Reading text:
· · · · ·

We’ve both repeatedly said we weren’t looking for a serious relationship with the other person. There are still imbalances in effort, like on my end I always initiate planning and on his end he’s always the one traveling to see me. His friends know about me, and he’s mentioned me casually on calls when I’ve been sitting next to him—just saying something like, “Oh yeah, I’m in [town where I live] visiting [me].” He also told me recently that his parent knows he’s seeing someone here. On my end, I’ve told my family about him too. We kinda dialed down on sex recently and began dedicating more of his visits to hanging out, going placed together, even joining my friends for hangouts (and he seems relatively at ease around them). I feel like we share a sense of emotional familiarity and care. It’s affectionate and feels safe.
The thing is—I’d concurrently been in other more “typical”, a.k.a confusing or emotionally unavailable situationships. Some were just physical, no feelings. Others were hot-and-cold, with a lot of mixed signals and emotional push-pull (thinking of a guy who literally took 5 steps back when I ran into my friends while walking with him). This is the only dynamic where I’ve felt genuinely treated well—where someone shows up for me, communicates clearly, and seems to genuinely care.
I think his good treatment is hitting places in my nervous system that feel soothing but also destabilizing, because I’m not used to this. At the same time, I know there’s no commitment here. And while I’m not asking for that commitment, it’s getting harder to be in something that feels like a relationship, but still has that unspoken ceiling above it.

· · · · ·

Extracted information:
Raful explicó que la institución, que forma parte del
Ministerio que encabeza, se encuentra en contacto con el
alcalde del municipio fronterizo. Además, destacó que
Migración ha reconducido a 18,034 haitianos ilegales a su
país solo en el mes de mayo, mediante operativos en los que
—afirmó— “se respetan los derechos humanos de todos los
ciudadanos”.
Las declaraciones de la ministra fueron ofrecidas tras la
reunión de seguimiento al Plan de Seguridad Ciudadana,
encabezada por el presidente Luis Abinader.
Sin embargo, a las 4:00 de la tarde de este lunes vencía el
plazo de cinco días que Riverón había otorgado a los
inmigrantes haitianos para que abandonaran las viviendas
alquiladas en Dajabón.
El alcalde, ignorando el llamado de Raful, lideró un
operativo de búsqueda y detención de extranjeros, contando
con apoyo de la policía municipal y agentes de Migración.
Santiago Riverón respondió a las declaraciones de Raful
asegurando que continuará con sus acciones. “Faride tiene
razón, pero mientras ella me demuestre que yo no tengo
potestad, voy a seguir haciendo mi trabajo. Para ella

· · · · ·

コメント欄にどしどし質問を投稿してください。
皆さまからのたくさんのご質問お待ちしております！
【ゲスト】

· · · · ·

Tasks to complete:
a) Answer these questions from the situationship text:
(i) Who always initiates planning?
(ii) What did one guy do when the writer ran into friends while walking with him?
(iii) What does the writer say still sits above this dynamic?
b) Please write the next part of the situationship text, starting after its final sentence.

Answers by item number:
a)
(i) The writer always initiates planning.
(ii) He literally took 5 steps back.
(iii) An unspoken ceiling.

b)
I’ve talked to my therapist about this, and one of the questions that came up was: “Am I self-abandoning by staying?” I know I deserve someone who both treats me well and wants to commit. But I also know I’d be genuinely sad to lose this person. I care about him, and we’ve built something meaningful—emotionally and platonically—not just physically.
I think what I’m struggling with most is this: how do you stay true to your own needs in a dynamic that almost gives you what you want, but not quite? When does letting things “run their course” become a way of abandoning your deeper emotional truth?
I have a feeling I’m not the only one who’s been in something like this. And I guess I’m just looking for perspective. Losing him would feel like losing someone important in my life. But it’s also hard to trust my feelings or know if I’m allowed to even want something deeper. I’ve gotten used to suppressing things and over-rationalizing to protect myself. And now I just feel a bit stuck.
Comments
You need to set stricter boundaries with yourself then if you want to separate the physical and emotional.
You’re going through a lot of change and honestly in your mid twenties you’re probably going to stop wanting someone to just fuck around with and wnat to build a full relationship with.